Identity Access Management (IAM)
I just read a recent article about IAM (Identity Access Management) projects, and the level of complication that can ensue when trying to plan and implement a project of the scale and scope that a comprehensive IAM project entails.
The theme of the article is that AD (Active Directory), in many enterprises, is the identity store of choice; the idea being that if you could align your enterprise to use a single account, there is an economy of scale, reducing the number of places where access and permissions would need to be managed.
Lack of Active Directory Optimization
This is a common theme today and we have seen this idea presented many times and in many places but not always in such a positive light. A number of system security conscious organizations are looking to avoid this very model.
The Anatomy of an Attack
Modern attacks on an enterprise rarely begin on the servers, either at the edge of an enterprise nor (especially) deep in the center where the most valuable data and resources are maintained. Gone is the day of the over-vulnerable IIS (Internet Information Service) server, at the edge of the network that could become a gateway to the center.
Today most attacks are against a different edge. The users. A common initial breach is through phishing attacks and drive-by-downloads. A breach at a desktop or laptop may expose some sensitive data, but it will rarely give up the crown jewels of an enterprise.
Instead, these initial compromises are used to gain a foothold to penetrate other systems, so that the attacker can work their way in to the organizations infrastructure.
This is where one problem of centralization can surface; if an attacker can move through the Windows domain, gathering credentials, and access to systems, eventually the goal is to find the account of a person who is authorized to get access to those 'crown jewels'. The attack might start with a regular 'user', but the goal is to for the attacker to 'become' and administrator by hopscotching across systems and through accounts.
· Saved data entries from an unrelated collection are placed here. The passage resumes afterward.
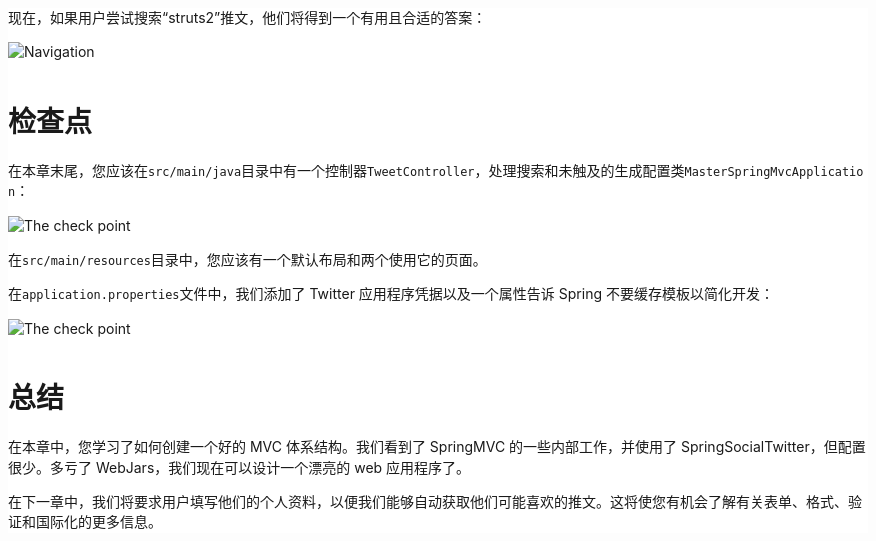 现在，如果用户尝试搜索“struts2”推文，他们将得到一个有用且合适的答案：

![Navigation](../Images/image00940.jpeg)

# 检查点

在本章末尾，您应该在`src/main/java`目录中有一个控制器`TweetController`，处理搜索和未触及的生成配置类`MasterSpringMvcApplication`：

![The check point](../Images/image00941.jpeg)

在`src/main/resources`目录中，您应该有一个默认布局和两个使用它的页面。

在`application.properties`文件中，我们添加了 Twitter 应用程序凭据以及一个属性告诉 Spring 不要缓存模板以简化开发：

![The check point](../Images/image00942.jpeg)

# 总结

在本章中，您学习了如何创建一个好的 MVC 体系结构。我们看到了 SpringMVC 的一些内部工作，并使用了 SpringSocialTwitter，但配置很少。多亏了 WebJars，我们现在可以设计一个漂亮的 web 应用程序了。

在下一章中，我们将要求用户填写他们的个人资料，以便我们能够自动获取他们可能喜欢的推文。这将使您有机会了解有关表单、格式、验证和国际化的更多信息。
The Problem With One ID for Everything
There are a number of products in the marketplace that purport to ease the burden of identity access management by consolidating everything in the AD account. It becomes that case that authenticating to AD grants access to not only the Domain, but the Unix/Linux estate as well. To make things 'easier' they propose to use Single Sign-On, in the form of Kerberos, to grant access from an authenticated Windows account to the Unix and Linux systems that often are running the most critical applications or hosting the most sensitive and important data.
Just imagine a compromised account that can SSO (Single Sign On) in to your most guarded systems.
Combined Account Access is Not Recommended
Windows is not bad, and AD in general is a good thing, but just like we impose a separation of duties on employees so that too much responsibility does not fall in to the hands of one person, some believe that placing too much trust in a single account is just not such a good thing.